I would love to play live but reproducing the things I've recorded scares the shit out of me.  

6. We’ve been told you’ve recently got yourself a very rare TL Audio M4 Valve Mixer mixing desk. Can you tell us more about this? 

I used to have a Raindirk analogue console which was a Rolls Royce of a desk but extremely costly to maintain.  I have tried out a number of desks over the last year including the new Trident 68 which was a pleasure to use.  I was extremely fortunate to acquire the M4 in almost new condition which, for a desk that's been out of production for something like 10 years, is rare indeed.  Many Audiophiles are very sniffy about TL Audio but for those of us who don't have money for Neve they are a fantastic option.  The EQ is fantastic and its a real 'valve' sound - deep, warm and wide.
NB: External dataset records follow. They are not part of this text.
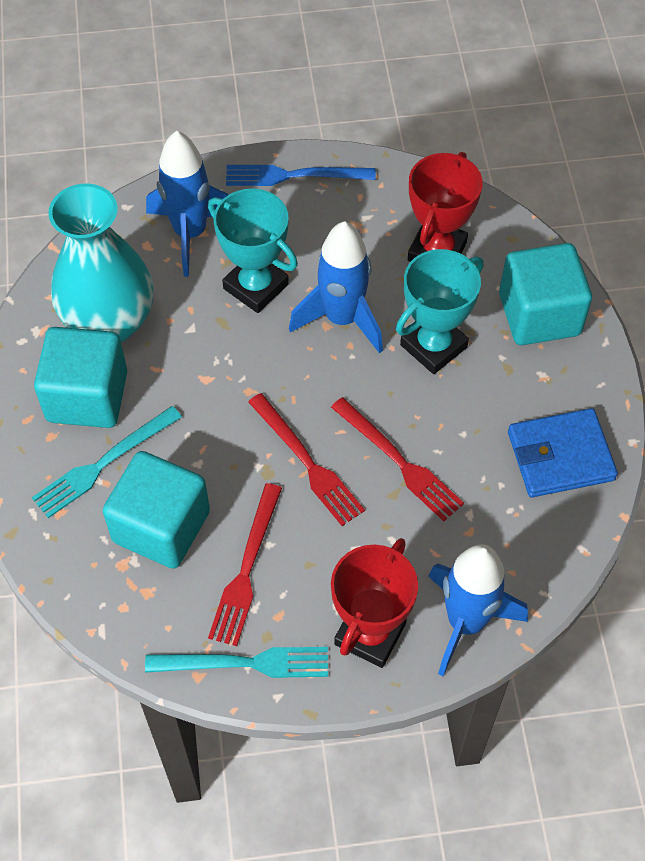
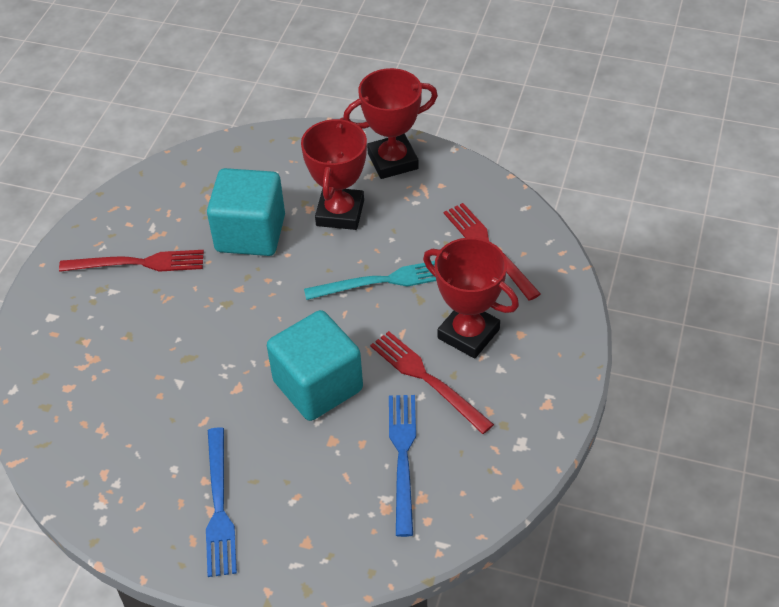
blue fork: [226,165,376,186] = 1 -> [206,427,237,577] [389,395,416,537] = 2
blue rocket: [146,131,229,277] [289,221,383,354] [428,544,528,676] = 3 -> none = 0
blue wallet: [508,408,618,497] = 1 -> none = 0
red trophy: [331,538,418,668] [408,152,483,262] = 2 -> [301,117,367,230] [343,68,438,179] [423,237,519,358] = 3
turquoise cube: [34,327,127,428] [103,451,210,569] [499,243,592,345] = 3 -> [207,168,285,256] [267,310,363,421] = 2
turquoise fork: [32,406,182,518] [145,647,328,678] = 2 -> [304,261,436,300] = 1
turquoise trophy: [208,188,298,313] [396,249,483,374] = 2 -> none = 0
turquoise vase: [48,184,153,342] = 1 -> none = 0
7. Count Basis also see’s you collaborate with groundbreaking artist, BR-LASER, who utilises a custom built analog laser system, creating artwork from frequencies directly inputted from the audio. What inspired this unique collaboration and is there any plans to develop this further? 

I saw the BR LASER show at last year's Superbooth in Berlin.  It was literally one of the most compelling experiences I've ever had of matching music and visuals.  The idea of collaborating with Bernhard makes me dizzy with joy!

8. What new music are you listening to currently? Is there anything you recommend we should keep an eye out for? 

I was at the Barbican last night for Joshua Redman - I can't recommend the album 'Still Dreaming' enough and would exhort anybody to see these guys if you can get a chance.   I really liked 'Mute Heart' by Matt Calvert from the 'Typewritten' album.  The mix below has most of the things I'm interested in right now on it.

9. What’s next for Classical Mechanics as a project? Is there anything in the pipeline you can share?

I make music all the time and have included a demo version of a new track called 'Toise' (pronounced 'toys' - don't ask!) which gives a flavour of the next EP which will be 4 or 5 pieces exploring a recursive approach to composition combining piano material from Jacob Lindhagen and my modular electronics.

10.  Your mix features a selection of classical music alongside experimental electronic tracks, was there any inspiration behind your selections?

Just things I find beautiful and wanted to share.  I love the way that placing these apparently disparate musics together only makes what's special about them even more appreciable.